## Excerpted passage
As Old Man Winter tightens his grip on us and makes us wish we were all as wealthy and cagey as our resident Purveyor of Dreams –– and, like him, owned a second home in the Valley of the Sun to which we could repair for restoration during the bleak winter months –– let us all gather round the old hot stove and warm the cockles of our hearts by talking baseball. 

 

WINTER MEETING:  Saturday, January 5, 2008, 6:00 p.m.

 

According to our scientific survey, the evening of Saturday, January 5, 2008, is the most doable date for our annual Winter Meeting, at which we will pay tribute to the 2007 Champion, Brother Shamu, and feast our eyes on the designer championship berets that are being printed up at Art FX perhaps even as we (figuratively) speak.  The game plan is for all of us to meet promptly at 6 p.m. that evening at Colton’s Woodfired Grill located at 17501 West Center Road, and after a hearty steak dinner with all the trimmings, we will plan to venture next door to the Fox and Hound or across the street to Oscar’s for further libations, celebrations, and associated monkeyshines and tomfoolery.  From that point on, you are on your own, whether your celestial lights take you from there to the casinos in Council Bluffs, the ballet, the emergency department, or the comforts of your own bed.  Currently, we have unwavering commitments from 11 of the 13 league participants to attend the Winter Meeting, more than enough for a quorum to modify our rules for the 2008 season.  In any event, now that you know the precise date, time and location of our winter shindig, mark it down, shout it out, and defend it jealously.  See you on the 5th, if not before. 

 

MORE ON THE 2007 SEASON

 

As has been pointed out to me by more than one of you, I somehow forgot to include a recitation of the final standings for 2007 in my last two editions of From the Bullpen.  Please be assured that this had nothing to do with the Senators’ dishonorable finish in the standings, and allow me to correct this little oversight by publishing them here: 

 

Final Standings for 2007

 

1.

## Tasks to carry out
[1] Update the From the Bullpen excerpt from "As Old Man Winter" to "2008, 6:00 p.m.", changing "baseball" to "football".
[2] In the From the Bullpen excerpt, where and at what time is everyone supposed to meet for the Winter Meeting?
[3] List every business the From the Bullpen excerpt mentions by name.

## Supplied material

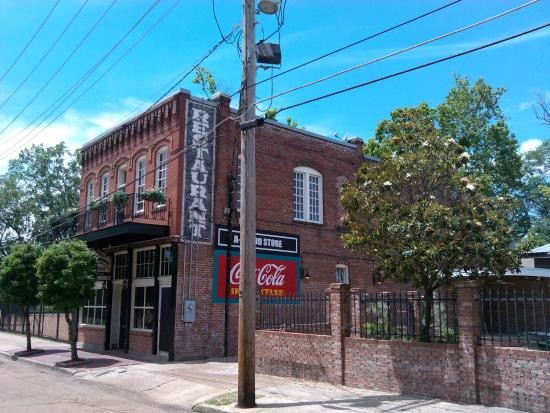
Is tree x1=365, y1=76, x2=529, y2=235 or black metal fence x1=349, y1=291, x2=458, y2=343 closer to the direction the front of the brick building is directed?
the black metal fence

## Answers to each task
[1]
As Old Man Winter tightens his grip on us and makes us wish we were all as wealthy and cagey as our resident Purveyor of Dreams –– and, like him, owned a second home in the Valley of the Sun to which we could repair for restoration during the bleak winter months –– let us all gather round the old hot stove and warm the cockles of our hearts by talking football. 

 

WINTER MEETING:  Saturday, January 5, 2008, 6:00 p.m.

[2] At 6 p.m. at Colton's Woodfired Grill, 17501 West Center Road.

[3]
Art FX
Colton's Woodfired Grill
Fox and Hound
Oscar's